Being a rich and being a wealthy sounds like an attractive goal but, there’s a big difference between the two, as riches and wealth vary in acquisition.
The notable and important difference between being rich and being wealthy is knowledge. The wealthy ones know what to do make the money and sustain it in the long run while rich ones only have money there and then. Rich people get motivated by money either in get-rick-quick scheme or even by honest means but wealthy people are motivated by their dreams, vision, goals, purpose and passion.

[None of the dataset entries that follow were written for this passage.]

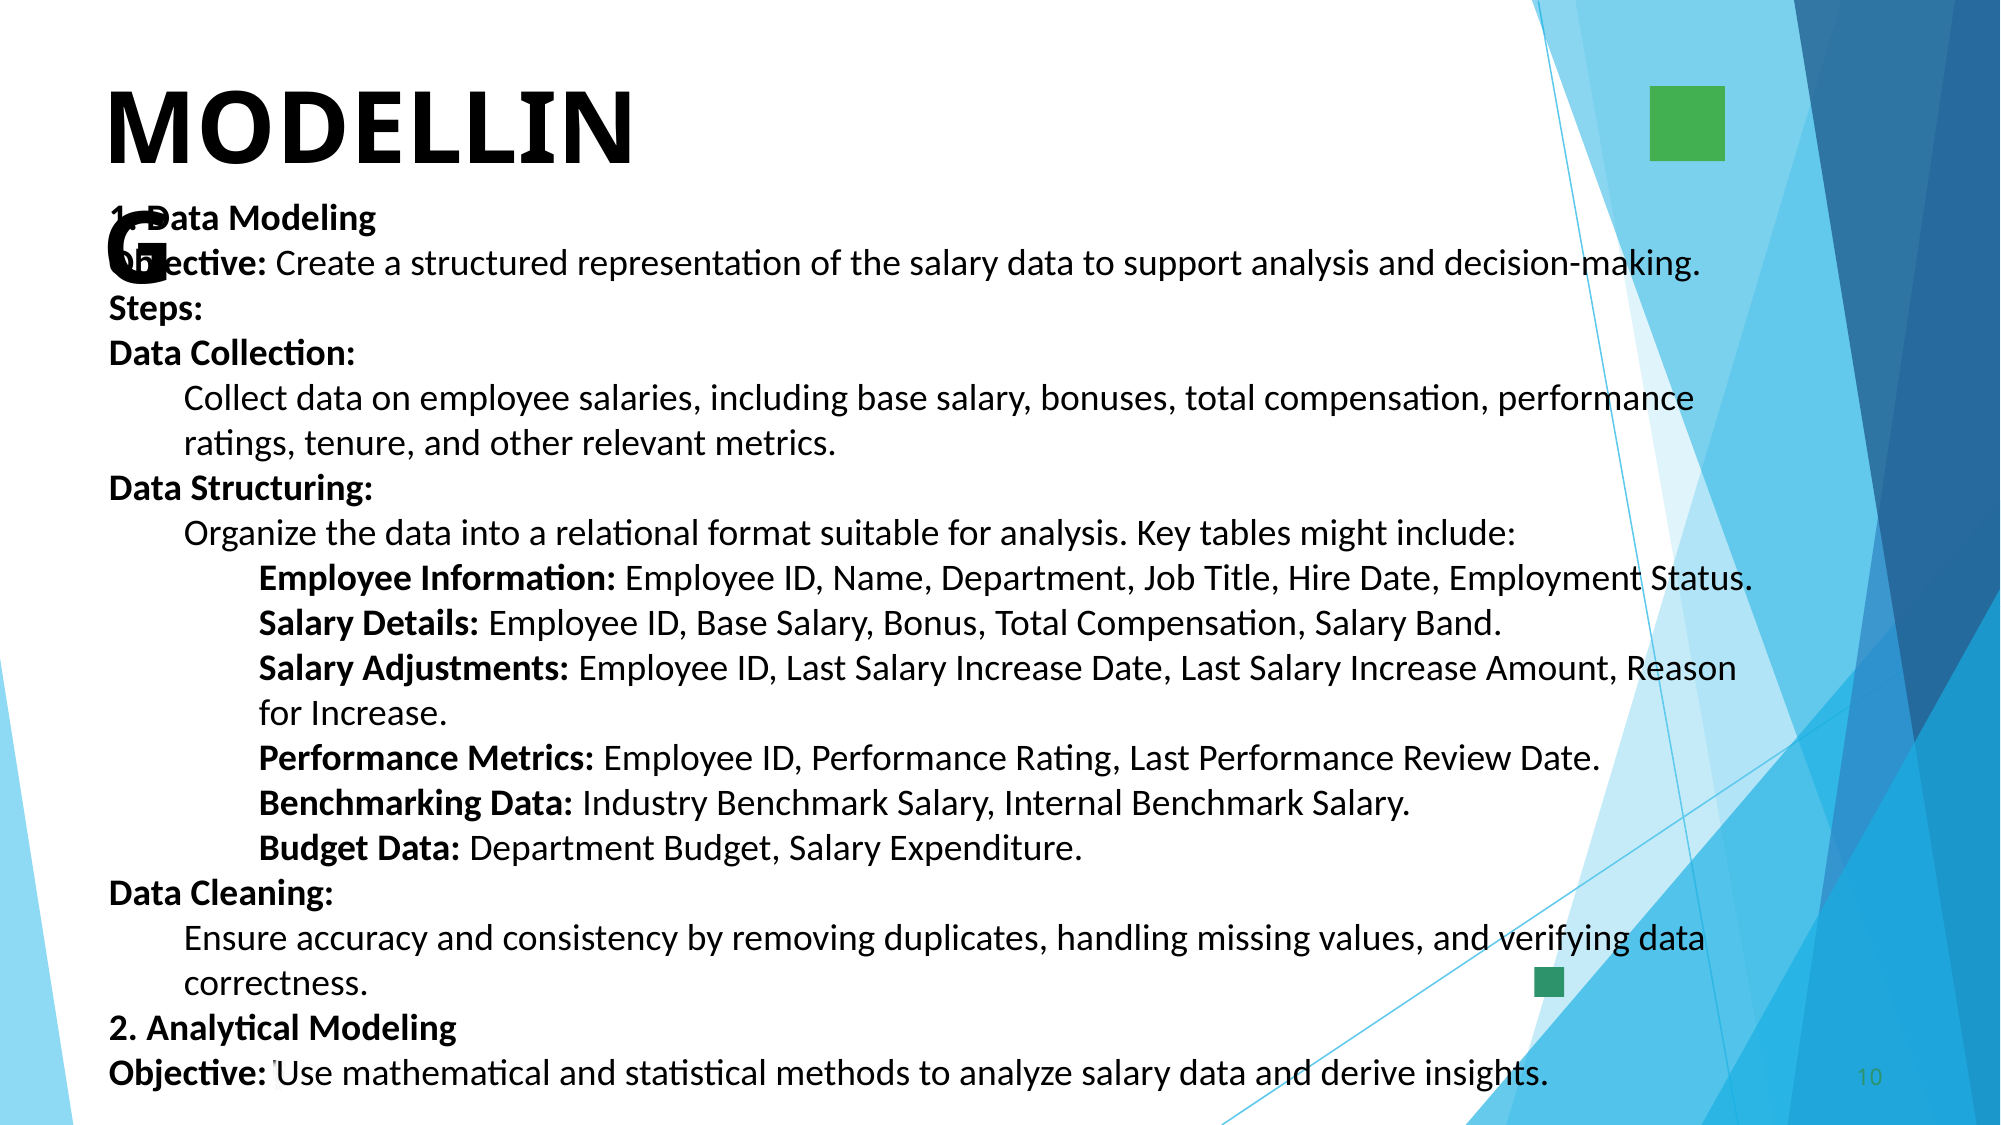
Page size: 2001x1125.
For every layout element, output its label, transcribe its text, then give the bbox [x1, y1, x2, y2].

text_box MODELLING [99, 61, 642, 185]
picture [273, 1060, 287, 1091]
text_box [1649, 86, 1725, 162]
text_box 1. Data Modeling Objective: Create a structured representation of the salary data to support analysis and decision-making. Steps: Data Collection: Collect data on employee salaries, including base salary, bonuses, total compensation, performance ratings, tenure, and other relevant metrics. Data Structuring: Organize the data into a relational format suitable for analysis. Key tables might include: Employee Information: Employee ID, Name, Department, Job Title, Hire Date, Employment Status. Salary Details: Employee ID, Base Salary, Bonus, Total Compensation, Salary Band. Salary Adjustments: Employee ID, Last Salary Increase Date, Last Salary Increase Amount, Reason for Increase. Performance Metrics: Employee ID, Performance Rating, Last Performance Review Date. Benchmarking Data: Industry Benchmark Salary, Internal Benchmark Salary. Budget Data: Department Budget, Salary Expenditure. Data Cleaning: Ensure accuracy and consistency by removing duplicates, handling missing values, and verifying data correctness. 2. Analytical Modeling Objective: Use mathematical and statistical methods to analyze salary data and derive insights. [94, 185, 1782, 1101]
text_box 10 [1849, 1061, 1888, 1095]
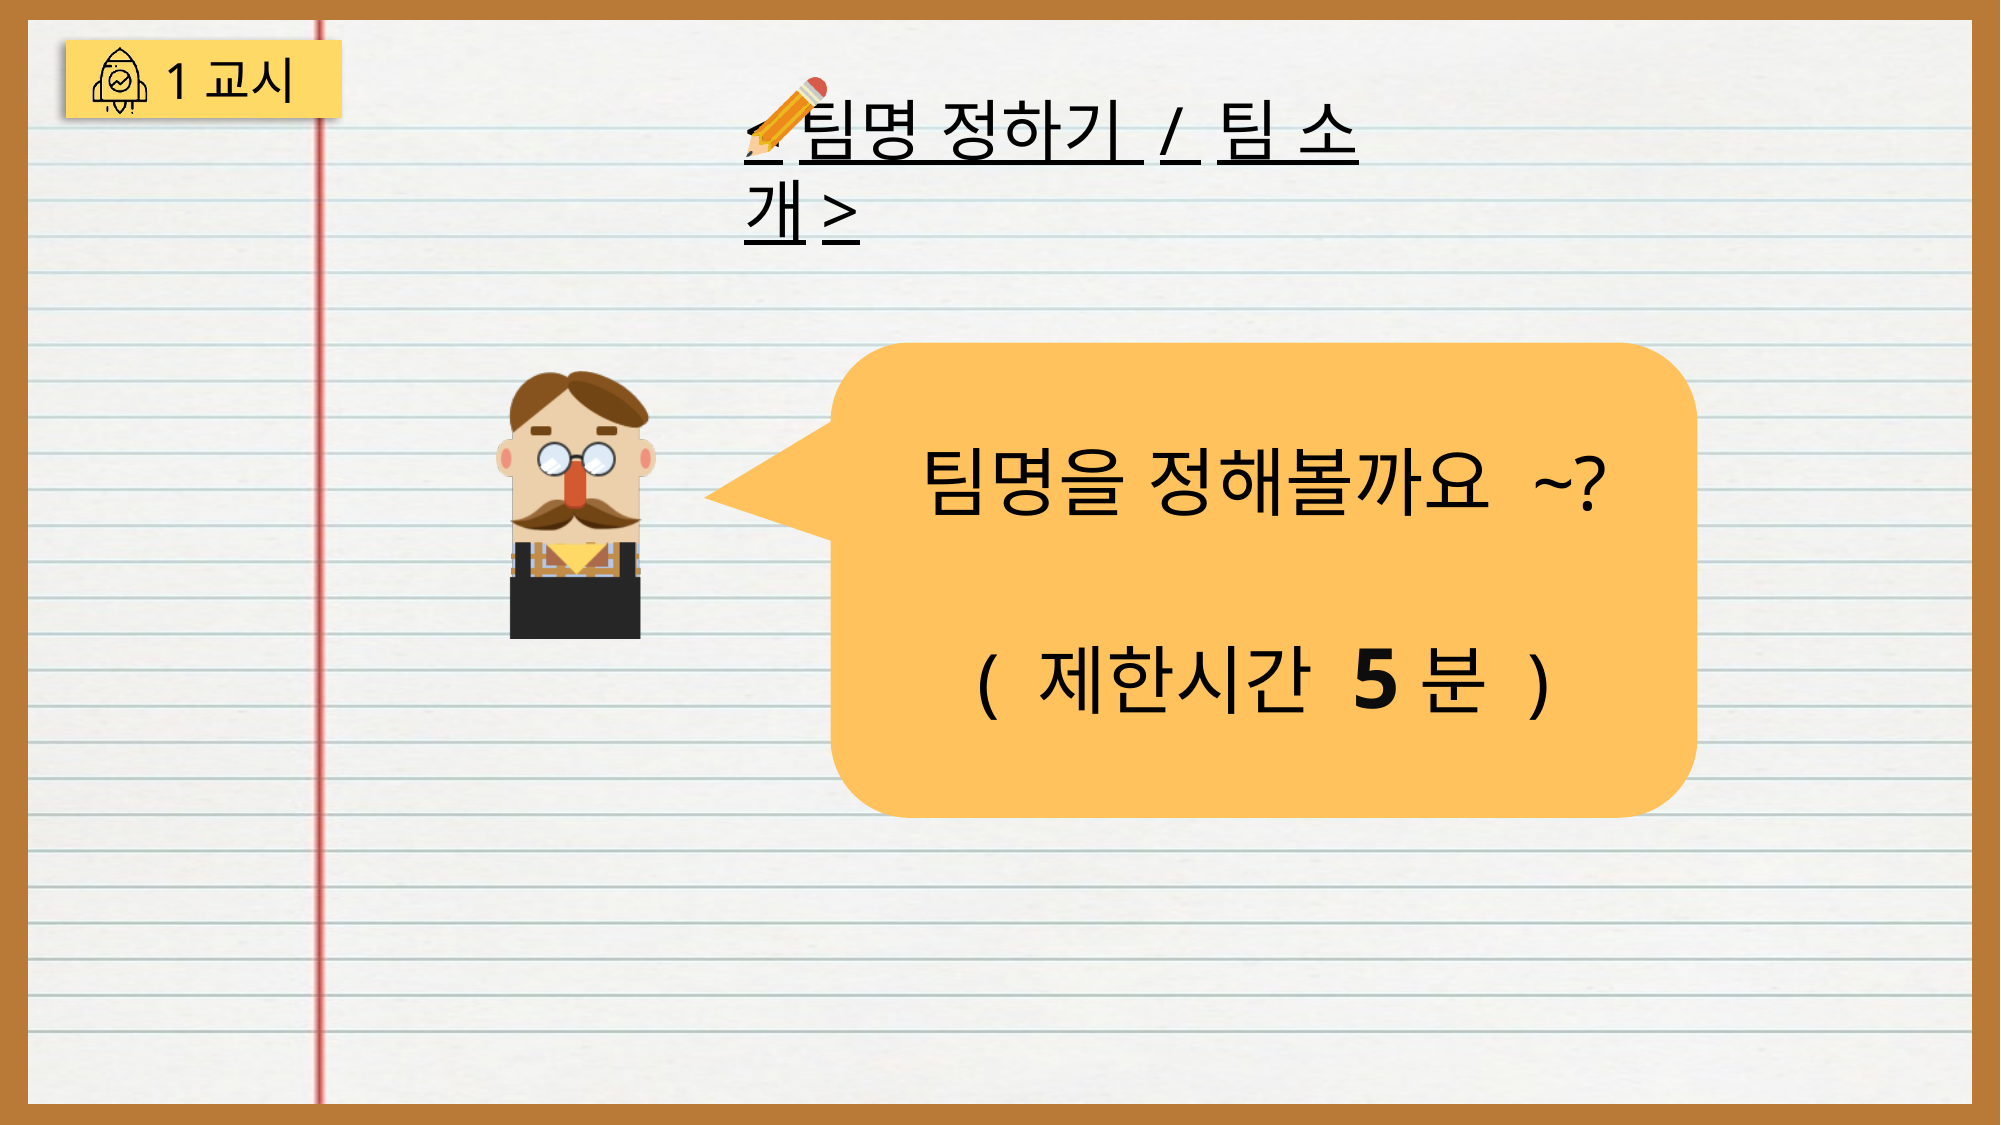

For most wealthy folks, it not just about having money, but making money out of money and maintaining it that way.
Sometimes with rich folks, once that source of riches die down, so do their riches; due to ignorance or poor management skills, but the wealthy man make plans to retain such flow through money management, assets investments and multiple streams of income.
Being Wealthy is defined as that status of an individual’s existing financial resources that supports his or her way of living for a longer duration, even if he or she does not physically work to generate a recurring income.
For example, if a person’s monthly expenses amount to #20,000 and he only has #120,000 in his savings, his wealth is approximately six months or 180 days. Wealth, therefore, is measured in time, and not in amount of money that you have. It is then okay to say that wealth is dependent not only to the amount of income but also to amount of expenses one makes.
Understanding how to invest, distinguish asset from a liability will enable one reach for the wealthy mark. Focus on creating and buying income-producing assets to generate a passive or a portfolio income.
WHAT’S YOUR WEALTH STRENGTH
According to Tyrone “The objective of calculating your wealth is to have your passive and portfolio income equal or greater than your monthly expenses. The moment you have a ratio of one is to one or more at any given month, then it indicates that you have increased your financial capacity to live a better life. On the other hand, if your wealth ratio is less than 1, it implies that you are still in a financial dilemma and your cash-flow does not meet your basic life standard.
Passive income is the residual income that you get from compound interest or compound growth. They come in the form of rental income from real estate properties, residual income from network marketing or franchises, interest from savings and time deposits, income from a virtual assets, etc. Meanwhile, portfolio income comes mainly from paper investments such as stocks, bonds, trust funds, and other marketable securities.
The key in improving your wealth is to regularly monitor and increase your passive and portfolio income by increasing your means to earn more instead of acquiring more expenses. The moment you decide to make the passive and portfolio income a part of your financial habit and discipline yourself in building it, your are on your way to financial freedom. This is the path in maintaining a strong wealth foundation.
GUIDE TO WEALTH.
Wealth is Health, welfare, prosperity, well-being, happiness, joy, riches, valuable material possessions.
ASSETS – According to Investopedia, an asset is a resource with economic value that an individual, corporation or country owns or controls with the expectation that it will provide future benefit. Assets are made to increase the value of a firm or benefit the firm’s operations.
LIABILITY – A liability is a company’s financial obligations that arise during the course of its business operations. Liabilities are a vital aspect of a company because they are used to finance operations and pay for large expansions.
FACTS OF MONEY
- Poor people spend money (this class has only job and salary at the end of the month and before the month ends they have spent all the money on food, cloth, jewels.
SOLUTION – Make a budget for every month to avoid unnecessary spending.
- Middle people (class) bury the money (this class of people spent their money on buying expensive cars and also buying (luxurious living).
SOLUTION – Instead of buying private house and cars invest in estate and money management.
- Rich people invest the money.
This is the real boss because they understand the flow of money and they flowed it on. Most if not all the time they do not have the money at hand but they have millions of investment. That will bring to them lots of billions of Naira.
Note: It is not how much money you have but how much money you invest that makes the different.
FOUR STEPS SEQUENCE OF WEALTH CREATION.
- Desire: This is the first step toward riches. The starting points of all achievements.
- Planning definite ways.
- Persistence refusing to give up.
- Faith: The second step to riches is in visualizing (picturing, visualized, and act-ionized.) and balance in the attainment of desire.
The mixing or blending of faith with other powerful emotions, has the effect of opening a direct line of communication between the finite(with limit or end) thinking mind and the infinite(without limit or end) intelligence.
- Auto Suggestion: The medium for influencing the sub conscious mind.
Agency of Communication : The mind and Sub conscious mind. No thought, whether it is negative or positive, can enter the sub conscious mind without the aid of the communication.
- Specialized Knowledge: Personal experience or observations.
Knowledge is not power but it become power only when it is organized into definite plan of action and directed to a finite end.
THE BIG QUESTION FOR ALL
In the next fifty years, what did you think will be the future of money?